| What is required |
Reproduce the listing below, changing every "collectors" to "collected by" and leaving everything else as it is.

| Material |
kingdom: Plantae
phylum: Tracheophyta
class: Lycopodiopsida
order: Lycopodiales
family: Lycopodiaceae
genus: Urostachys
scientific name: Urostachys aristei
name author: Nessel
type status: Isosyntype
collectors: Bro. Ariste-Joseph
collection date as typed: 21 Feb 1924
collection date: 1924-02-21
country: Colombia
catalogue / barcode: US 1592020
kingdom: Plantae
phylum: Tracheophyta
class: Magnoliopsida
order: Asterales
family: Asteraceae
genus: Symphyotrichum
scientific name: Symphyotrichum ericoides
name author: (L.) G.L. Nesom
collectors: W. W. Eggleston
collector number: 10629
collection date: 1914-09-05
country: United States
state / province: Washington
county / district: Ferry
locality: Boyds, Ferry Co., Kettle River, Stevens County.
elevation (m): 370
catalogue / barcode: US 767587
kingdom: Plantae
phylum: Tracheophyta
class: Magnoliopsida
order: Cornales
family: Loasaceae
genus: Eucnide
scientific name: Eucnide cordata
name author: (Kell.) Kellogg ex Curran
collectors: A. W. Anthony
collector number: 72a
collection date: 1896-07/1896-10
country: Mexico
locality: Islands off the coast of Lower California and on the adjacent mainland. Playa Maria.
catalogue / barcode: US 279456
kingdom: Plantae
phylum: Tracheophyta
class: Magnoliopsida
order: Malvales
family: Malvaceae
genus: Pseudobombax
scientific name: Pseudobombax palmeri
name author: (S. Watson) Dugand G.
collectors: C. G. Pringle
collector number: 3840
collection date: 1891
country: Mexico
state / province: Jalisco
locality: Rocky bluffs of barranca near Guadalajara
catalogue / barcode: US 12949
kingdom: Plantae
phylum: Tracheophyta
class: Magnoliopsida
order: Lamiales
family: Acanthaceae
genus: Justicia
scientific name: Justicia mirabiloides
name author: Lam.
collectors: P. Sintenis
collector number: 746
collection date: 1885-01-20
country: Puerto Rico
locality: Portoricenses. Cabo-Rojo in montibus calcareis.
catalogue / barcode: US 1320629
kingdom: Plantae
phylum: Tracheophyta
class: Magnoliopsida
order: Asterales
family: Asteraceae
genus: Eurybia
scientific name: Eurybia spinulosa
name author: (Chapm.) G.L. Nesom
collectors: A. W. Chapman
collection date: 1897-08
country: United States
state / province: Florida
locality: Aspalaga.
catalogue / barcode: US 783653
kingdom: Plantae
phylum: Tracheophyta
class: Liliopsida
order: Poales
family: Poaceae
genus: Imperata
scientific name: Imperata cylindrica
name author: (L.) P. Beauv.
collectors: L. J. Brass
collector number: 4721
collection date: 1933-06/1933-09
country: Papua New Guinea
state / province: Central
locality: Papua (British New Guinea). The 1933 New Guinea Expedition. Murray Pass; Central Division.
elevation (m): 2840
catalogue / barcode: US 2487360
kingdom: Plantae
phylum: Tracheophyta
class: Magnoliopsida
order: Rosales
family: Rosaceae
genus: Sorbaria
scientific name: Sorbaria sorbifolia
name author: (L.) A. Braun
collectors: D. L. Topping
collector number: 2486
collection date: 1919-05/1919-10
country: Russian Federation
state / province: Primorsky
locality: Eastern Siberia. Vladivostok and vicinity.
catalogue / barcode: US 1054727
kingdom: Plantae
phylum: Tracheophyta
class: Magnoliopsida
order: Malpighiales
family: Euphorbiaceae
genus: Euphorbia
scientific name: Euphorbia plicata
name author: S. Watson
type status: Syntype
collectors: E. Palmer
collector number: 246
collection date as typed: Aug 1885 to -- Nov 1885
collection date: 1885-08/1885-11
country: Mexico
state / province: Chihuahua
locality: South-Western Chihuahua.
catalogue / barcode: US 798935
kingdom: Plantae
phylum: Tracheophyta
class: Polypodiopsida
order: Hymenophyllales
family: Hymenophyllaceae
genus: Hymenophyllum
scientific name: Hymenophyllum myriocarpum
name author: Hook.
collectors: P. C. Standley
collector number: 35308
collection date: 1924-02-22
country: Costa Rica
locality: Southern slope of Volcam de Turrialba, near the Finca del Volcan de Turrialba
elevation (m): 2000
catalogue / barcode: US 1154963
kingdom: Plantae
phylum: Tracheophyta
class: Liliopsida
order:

| Output of the task |
kingdom: Plantae
phylum: Tracheophyta
class: Lycopodiopsida
order: Lycopodiales
family: Lycopodiaceae
genus: Urostachys
scientific name: Urostachys aristei
name author: Nessel
type status: Isosyntype
collected by: Bro. Ariste-Joseph
collection date as typed: 21 Feb 1924
collection date: 1924-02-21
country: Colombia
catalogue / barcode: US 1592020
kingdom: Plantae
phylum: Tracheophyta
class: Magnoliopsida
order: Asterales
family: Asteraceae
genus: Symphyotrichum
scientific name: Symphyotrichum ericoides
name author: (L.) G.L. Nesom
collected by: W. W. Eggleston
collector number: 10629
collection date: 1914-09-05
country: United States
state / province: Washington
county / district: Ferry
locality: Boyds, Ferry Co., Kettle River, Stevens County.
elevation (m): 370
catalogue / barcode: US 767587
kingdom: Plantae
phylum: Tracheophyta
class: Magnoliopsida
order: Cornales
family: Loasaceae
genus: Eucnide
scientific name: Eucnide cordata
name author: (Kell.) Kellogg ex Curran
collected by: A. W. Anthony
collector number: 72a
collection date: 1896-07/1896-10
country: Mexico
locality: Islands off the coast of Lower California and on the adjacent mainland. Playa Maria.
catalogue / barcode: US 279456
kingdom: Plantae
phylum: Tracheophyta
class: Magnoliopsida
order: Malvales
family: Malvaceae
genus: Pseudobombax
scientific name: Pseudobombax palmeri
name author: (S. Watson) Dugand G.
collected by: C. G. Pringle
collector number: 3840
collection date: 1891
country: Mexico
state / province: Jalisco
locality: Rocky bluffs of barranca near Guadalajara
catalogue / barcode: US 12949
kingdom: Plantae
phylum: Tracheophyta
class: Magnoliopsida
order: Lamiales
family: Acanthaceae
genus: Justicia
scientific name: Justicia mirabiloides
name author: Lam.
collected by: P. Sintenis
collector number: 746
collection date: 1885-01-20
country: Puerto Rico
locality: Portoricenses. Cabo-Rojo in montibus calcareis.
catalogue / barcode: US 1320629
kingdom: Plantae
phylum: Tracheophyta
class: Magnoliopsida
order: Asterales
family: Asteraceae
genus: Eurybia
scientific name: Eurybia spinulosa
name author: (Chapm.) G.L. Nesom
collected by: A. W. Chapman
collection date: 1897-08
country: United States
state / province: Florida
locality: Aspalaga.
catalogue / barcode: US 783653
kingdom: Plantae
phylum: Tracheophyta
class: Liliopsida
order: Poales
family: Poaceae
genus: Imperata
scientific name: Imperata cylindrica
name author: (L.) P. Beauv.
collected by: L. J. Brass
collector number: 4721
collection date: 1933-06/1933-09
country: Papua New Guinea
state / province: Central
locality: Papua (British New Guinea). The 1933 New Guinea Expedition. Murray Pass; Central Division.
elevation (m): 2840
catalogue / barcode: US 2487360
kingdom: Plantae
phylum: Tracheophyta
class: Magnoliopsida
order: Rosales
family: Rosaceae
genus: Sorbaria
scientific name: Sorbaria sorbifolia
name author: (L.) A. Braun
collected by: D. L. Topping
collector number: 2486
collection date: 1919-05/1919-10
country: Russian Federation
state / province: Primorsky
locality: Eastern Siberia. Vladivostok and vicinity.
catalogue / barcode: US 1054727
kingdom: Plantae
phylum: Tracheophyta
class: Magnoliopsida
order: Malpighiales
family: Euphorbiaceae
genus: Euphorbia
scientific name: Euphorbia plicata
name author: S. Watson
type status: Syntype
collected by: E. Palmer
collector number: 246
collection date as typed: Aug 1885 to -- Nov 1885
collection date: 1885-08/1885-11
country: Mexico
state / province: Chihuahua
locality: South-Western Chihuahua.
catalogue / barcode: US 798935
kingdom: Plantae
phylum: Tracheophyta
class: Polypodiopsida
order: Hymenophyllales
family: Hymenophyllaceae
genus: Hymenophyllum
scientific name: Hymenophyllum myriocarpum
name author: Hook.
collected by: P. C. Standley
collector number: 35308
collection date: 1924-02-22
country: Costa Rica
locality: Southern slope of Volcam de Turrialba, near the Finca del Volcan de Turrialba
elevation (m): 2000
catalogue / barcode: US 1154963
kingdom: Plantae
phylum: Tracheophyta
class: Liliopsida
order:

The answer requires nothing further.